Task: What you give back must match the records below word for word.

*** Data to examine ***

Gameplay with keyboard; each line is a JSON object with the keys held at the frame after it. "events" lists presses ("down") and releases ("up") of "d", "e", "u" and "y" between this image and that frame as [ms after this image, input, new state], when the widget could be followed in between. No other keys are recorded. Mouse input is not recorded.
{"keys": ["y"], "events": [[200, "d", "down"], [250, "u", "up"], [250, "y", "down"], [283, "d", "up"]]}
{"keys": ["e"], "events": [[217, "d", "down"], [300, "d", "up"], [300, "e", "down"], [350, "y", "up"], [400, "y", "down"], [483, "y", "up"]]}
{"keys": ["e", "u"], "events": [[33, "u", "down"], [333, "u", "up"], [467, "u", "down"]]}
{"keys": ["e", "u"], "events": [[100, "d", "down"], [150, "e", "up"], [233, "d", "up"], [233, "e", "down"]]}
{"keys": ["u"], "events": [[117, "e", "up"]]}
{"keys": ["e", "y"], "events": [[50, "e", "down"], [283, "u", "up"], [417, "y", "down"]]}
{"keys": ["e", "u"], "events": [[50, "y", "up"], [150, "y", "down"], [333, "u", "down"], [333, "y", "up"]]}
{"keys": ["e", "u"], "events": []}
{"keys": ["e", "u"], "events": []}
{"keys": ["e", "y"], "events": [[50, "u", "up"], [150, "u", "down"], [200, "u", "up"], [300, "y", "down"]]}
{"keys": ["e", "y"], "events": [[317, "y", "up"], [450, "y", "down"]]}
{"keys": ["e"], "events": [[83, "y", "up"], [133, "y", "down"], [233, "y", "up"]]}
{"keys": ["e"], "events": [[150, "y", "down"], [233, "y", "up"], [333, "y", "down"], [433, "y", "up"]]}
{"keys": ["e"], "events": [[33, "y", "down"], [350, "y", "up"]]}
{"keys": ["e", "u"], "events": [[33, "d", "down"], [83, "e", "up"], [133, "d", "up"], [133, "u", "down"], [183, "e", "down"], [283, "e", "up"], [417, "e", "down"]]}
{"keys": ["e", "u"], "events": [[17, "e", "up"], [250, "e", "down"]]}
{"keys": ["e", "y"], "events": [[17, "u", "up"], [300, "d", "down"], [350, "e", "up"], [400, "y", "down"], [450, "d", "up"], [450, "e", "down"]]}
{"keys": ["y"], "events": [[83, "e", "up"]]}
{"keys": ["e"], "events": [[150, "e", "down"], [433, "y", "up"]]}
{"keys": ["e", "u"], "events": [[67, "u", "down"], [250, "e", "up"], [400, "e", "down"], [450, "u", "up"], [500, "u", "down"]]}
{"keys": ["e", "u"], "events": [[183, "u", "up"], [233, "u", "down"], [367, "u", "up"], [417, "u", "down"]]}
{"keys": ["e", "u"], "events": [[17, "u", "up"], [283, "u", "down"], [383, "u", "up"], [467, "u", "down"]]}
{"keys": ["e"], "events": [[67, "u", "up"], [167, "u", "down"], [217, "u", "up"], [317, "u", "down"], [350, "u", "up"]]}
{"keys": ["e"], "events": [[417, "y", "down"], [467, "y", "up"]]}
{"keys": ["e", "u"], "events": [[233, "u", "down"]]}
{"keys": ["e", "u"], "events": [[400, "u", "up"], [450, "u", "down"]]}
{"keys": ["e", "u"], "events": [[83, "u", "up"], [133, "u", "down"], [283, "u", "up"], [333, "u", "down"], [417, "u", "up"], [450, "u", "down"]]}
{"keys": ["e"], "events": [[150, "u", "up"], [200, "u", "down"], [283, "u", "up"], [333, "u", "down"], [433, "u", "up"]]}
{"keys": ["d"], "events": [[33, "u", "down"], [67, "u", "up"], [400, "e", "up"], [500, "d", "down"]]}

*** End of Data to examine ***

Result of the task:
Gameplay with keyboard; each line is a JSON object with the keys held at the frame after it. "events" lists presses ("down") and releases ("up") of "d", "e", "u" and "y" between this image and that frame as [ms after this image, input, new state], when the widget could be followed in between. No other keys are recorded. Mouse input is not recorded.
{"keys": ["y"], "events": [[200, "d", "down"], [250, "u", "up"], [250, "y", "down"], [283, "d", "up"]]}
{"keys": ["e"], "events": [[217, "d", "down"], [300, "d", "up"], [300, "e", "down"], [350, "y", "up"], [400, "y", "down"], [483, "y", "up"]]}
{"keys": ["e", "u"], "events": [[33, "u", "down"], [333, "u", "up"], [467, "u", "down"]]}
{"keys": ["e", "u"], "events": [[100, "d", "down"], [150, "e", "up"], [233, "d", "up"], [233, "e", "down"]]}
{"keys": ["u"], "events": [[117, "e", "up"]]}
{"keys": ["e", "y"], "events": [[50, "e", "down"], [283, "u", "up"], [417, "y", "down"]]}
{"keys": ["e", "u"], "events": [[50, "y", "up"], [150, "y", "down"], [333, "u", "down"], [333, "y", "up"]]}
{"keys": ["e", "u"], "events": []}
{"keys": ["e", "u"], "events": []}
{"keys": ["e", "y"], "events": [[50, "u", "up"], [150, "u", "down"], [200, "u", "up"], [300, "y", "down"]]}
{"keys": ["e", "y"], "events": [[317, "y", "up"], [450, "y", "down"]]}
{"keys": ["e"], "events": [[83, "y", "up"], [133, "y", "down"], [233, "y", "up"]]}
{"keys": ["e"], "events": [[150, "y", "down"], [233, "y", "up"], [333, "y", "down"], [433, "y", "up"]]}
{"keys": ["e"], "events": [[33, "y", "down"], [350, "y", "up"]]}
{"keys": ["e", "u"], "events": [[33, "d", "down"], [83, "e", "up"], [133, "d", "up"], [133, "u", "down"], [183, "e", "down"], [283, "e", "up"], [417, "e", "down"]]}
{"keys": ["e", "u"], "events": [[17, "e", "up"], [250, "e", "down"]]}
{"keys": ["e", "y"], "events": [[17, "u", "up"], [300, "d", "down"], [350, "e", "up"], [400, "y", "down"], [450, "d", "up"], [450, "e", "down"]]}
{"keys": ["y"], "events": [[83, "e", "up"]]}
{"keys": ["e"], "events": [[150, "e", "down"], [433, "y", "up"]]}
{"keys": ["e", "u"], "events": [[67, "u", "down"], [250, "e", "up"], [400, "e", "down"], [450, "u", "up"], [500, "u", "down"]]}
{"keys": ["e", "u"], "events": [[183, "u", "up"], [233, "u", "down"], [367, "u", "up"], [417, "u", "down"]]}
{"keys": ["e", "u"], "events": [[17, "u", "up"], [283, "u", "down"], [383, "u", "up"], [467, "u", "down"]]}
{"keys": ["e"], "events": [[67, "u", "up"], [167, "u", "down"], [217, "u", "up"], [317, "u", "down"], [350, "u", "up"]]}
{"keys": ["e"], "events": [[417, "y", "down"], [467, "y", "up"]]}
{"keys": ["e", "u"], "events": [[233, "u", "down"]]}
{"keys": ["e", "u"], "events": [[400, "u", "up"], [450, "u", "down"]]}
{"keys": ["e", "u"], "events": [[83, "u", "up"], [133, "u", "down"], [283, "u", "up"], [333, "u", "down"], [417, "u", "up"], [450, "u", "down"]]}
{"keys": ["e"], "events": [[150, "u", "up"], [200, "u", "down"], [283, "u", "up"], [333, "u", "down"], [433, "u", "up"]]}
{"keys": ["d"], "events": [[33, "u", "down"], [67, "u", "up"], [400, "e", "up"], [500, "d", "down"]]}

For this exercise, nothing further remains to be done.